▶ **Selección**:
╔══

En el año 55 a. C. tres eran os hombres que ser repartían el control de Roma: Pompeyo, César y Craso. César se hallaba ocupado con la conquista de la Galia. Pompeyo había anexionado Siria, tomando Jerusalén y acordado un tratado de paz con el imperio parto.
Craso, sin embargo, a pesar de ser el tercer miembro del triunvirato y el más rico de los tres, tenía que hacer méritos políticos y decidió que su deber como patriota consistía en conquistar a los partos, hacerse con su oro y someter su vasto imperio bárbaro al control de Roma.
El origen de la fortuna de Craso provenía del fuego. Roma era una ciudad de edificios de madera y los incendios eran comunes. Craso tenía esclavos profesionales de la construcción y la arquitectura, y cuando en la abarrotada ciudad (que rondaba el millón de habitantes) ardían los edificios, él acudía apresuradamente y adquiría los inmuebles en llamas y las manzanas adyacentes, que estaban a punto de ser pasto del fuego. Lo conseguía todo a precios irrisorios, y de este modo terminó siendo propietario de la mayor parte de la urbe.

╚══

▶ **Sección de datos**:
╔══

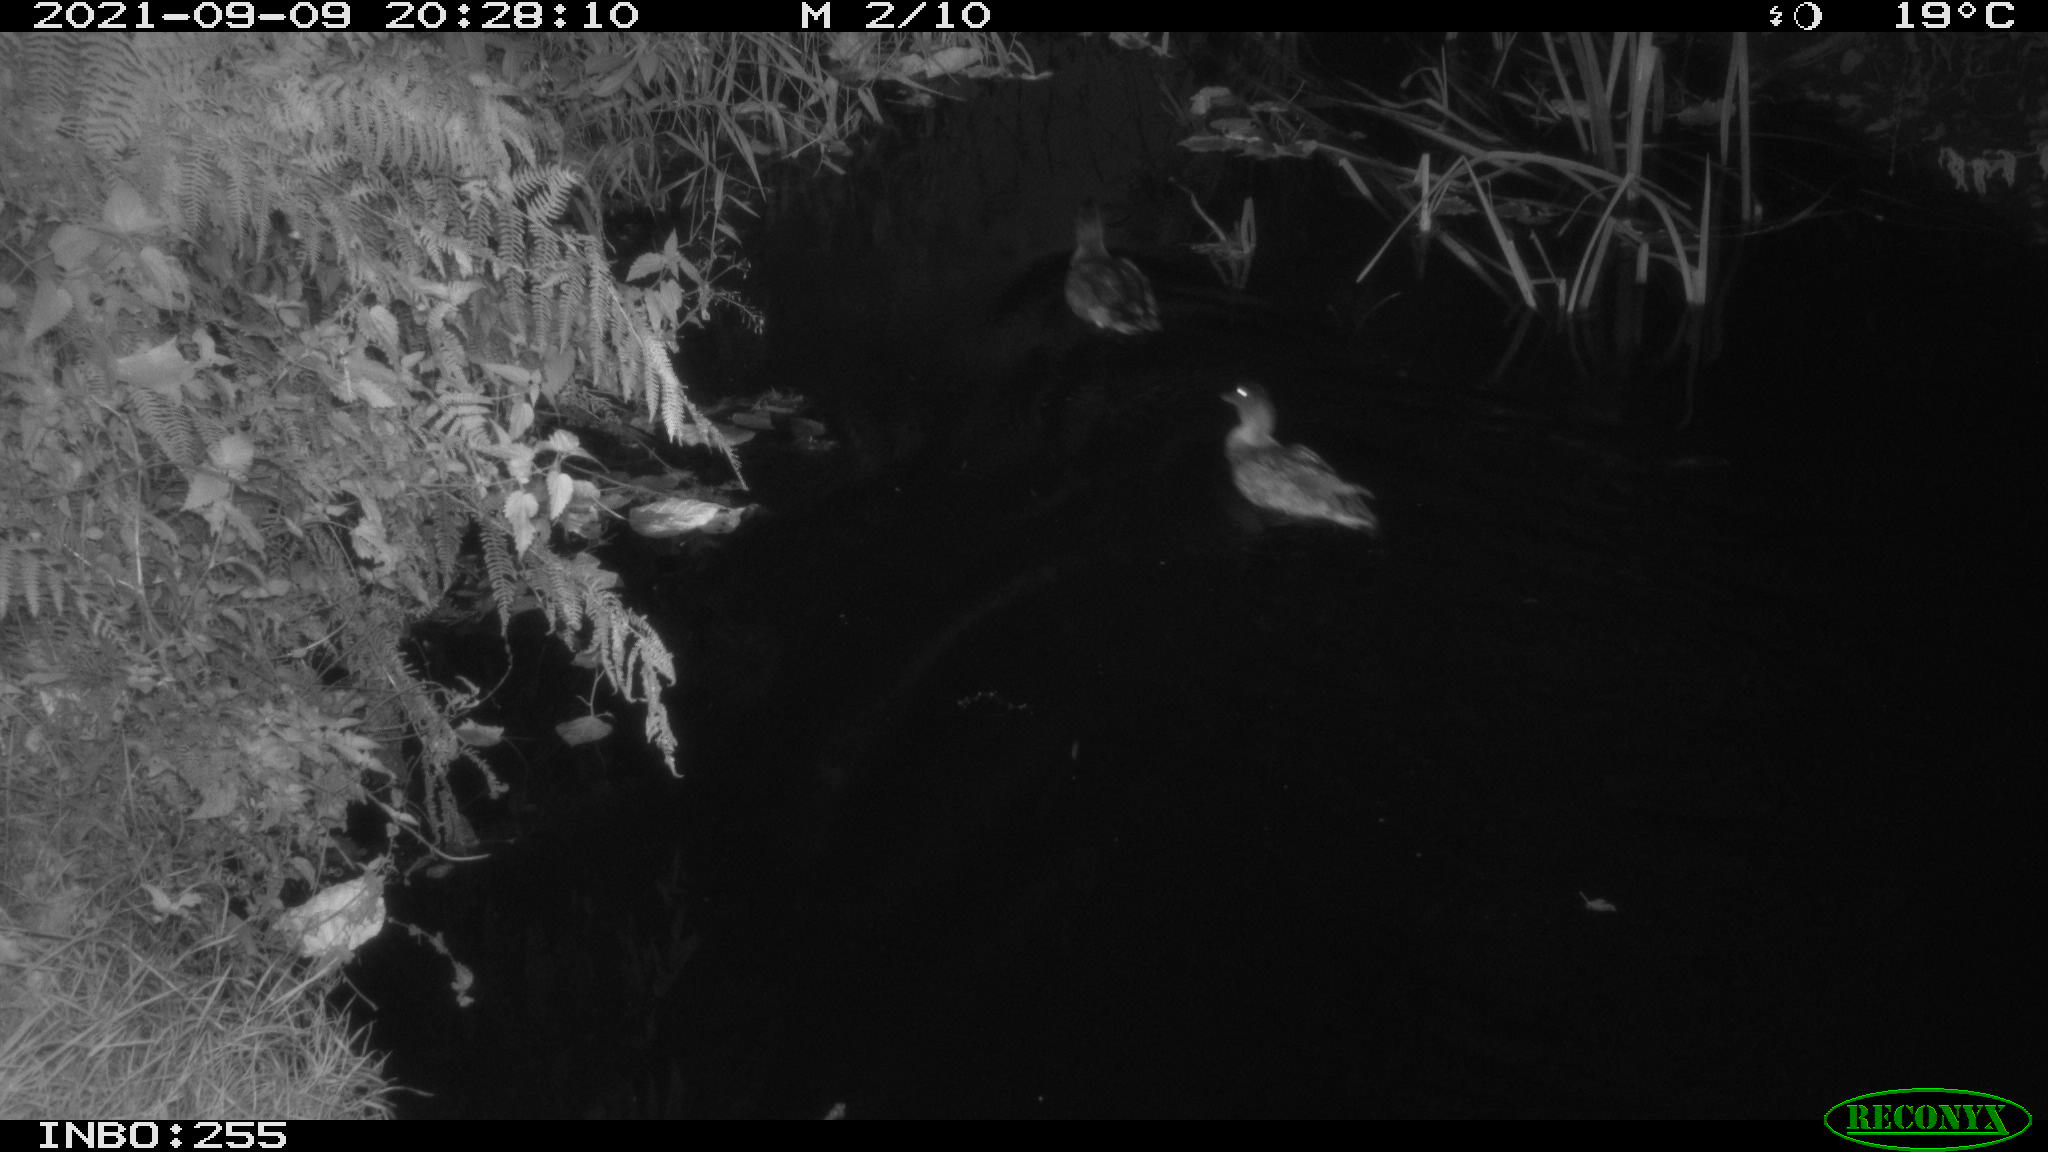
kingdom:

╚══

▶ **Consigna 1**: Reescribe el texto sobre Craso comenzando en "En el año 55" y terminando en "control de Roma.", con "patriota" sustituido por "ciudadano romano".
▶ **Consigna 2**:
Indica si cada afirmación concuerda con el texto sobre Craso. Responde sí o no y cita las palabras del texto que lo deciden.
(a) Craso era el más rico de los tres miembros del triunvirato.
(b) Pompeyo estaba ocupado con la conquista de la Galia.
(c) Craso compraba los edificios en llamas a precios elevados.
▶ **Consigna 3**: Prosigue el texto sobre Craso a partir de su última oración.

▶ **Solución 1**:
En el año 55 a. C. tres eran os hombres que ser repartían el control de Roma: Pompeyo, César y Craso. César se hallaba ocupado con la conquista de la Galia. Pompeyo había anexionado Siria, tomando Jerusalén y acordado un tratado de paz con el imperio parto.
Craso, sin embargo, a pesar de ser el tercer miembro del triunvirato y el más rico de los tres, tenía que hacer méritos políticos y decidió que su deber como ciudadano romano consistía en conquistar a los partos, hacerse con su oro y someter su vasto imperio bárbaro al control de Roma.

▶ **Solución 2**:
(a) Sí: "a pesar de ser el tercer miembro del triunvirato y el más rico de los tres".
(b) No: "César se hallaba ocupado con la conquista de la Galia."
(c) No: "Lo conseguía todo a precios irrisorios".

▶ **Solución 3**:
Los partos descubrieron que corrían el peligro de sufrir una invasión inminente sin que hubiese existido provocación previa alguna ni se hubiera quebrantado ninguna cláusula del tratado que habían establecido con Pompeyo. Sabían que se les venía encima un ejército formidable comandado por Craso: aproximadamente 40.000 hombres (siete legiones junto con sus tropas auxiliares). Craso había dedicado todo un año a obtener el dinero en metálico de algunas ciudades del sur de Turquía y había obtenido el apoyo voluntario de Artabaces, rey de Armenia, quien le ofreció cooperar en su campaña con seis mil soldados de caballería y concederle paso franco por su reino. Pero Craso desconfiaba de Artabaces y decidió rechazar la oferta del armenio y alcanzar su objetivo a través de Mesopotamia. Indicó a Artabaces que su labor consistiría en bloquear el avance parto. Artabaces respondió que sería un placer cumplir con su encargo.
Poco después, Artabaces recibió la visita de un huésped que llegaba acompañado de un ejército realmente grande. Orodes II, el rey de reyes parto, se había presentado en su corte con la intención de celebrar un trascendental banquete y de concertar un matrimonio entre su hermana y el hijo de Artabaces.
Obviamente Craso vio confirmadas sus sospechas de que Artabaces no era un aliado excesivamente fiable. Es por ello que después de que las fuerzas romanas hubieran soportado una larga marcha a través de un árido desierto, llegó un mensajero del rey armenio y, con el clásico lenguaje de la diplomacia, le dijo: "Ops, lo siento". Añadió que sería mejor que los romanos no siguieran avanzando.
Craso hizo caso omiso de la advertencia y continuo en dirección a la ciudad amurallada de Harran o Harranu, situada al oeste de Turquía en la que, según la Biblia (que la llama Jarán; Génesis, 12, 4) había nacido nada menos que Abraham. Harran se encontraba en el cruce de la carretera de Damasco con la de Nínive, había sido capital de Asiria en el siglo VII a. C. y era un punto clave de las caravanas comerciales. Los romanos la llamaron Carras, y no tenían la menor idea de dónde se encontraban cuando se dirigían a ella. Les había conducido allí el aplomo descabellado de Craso y un guía no muy apropiado.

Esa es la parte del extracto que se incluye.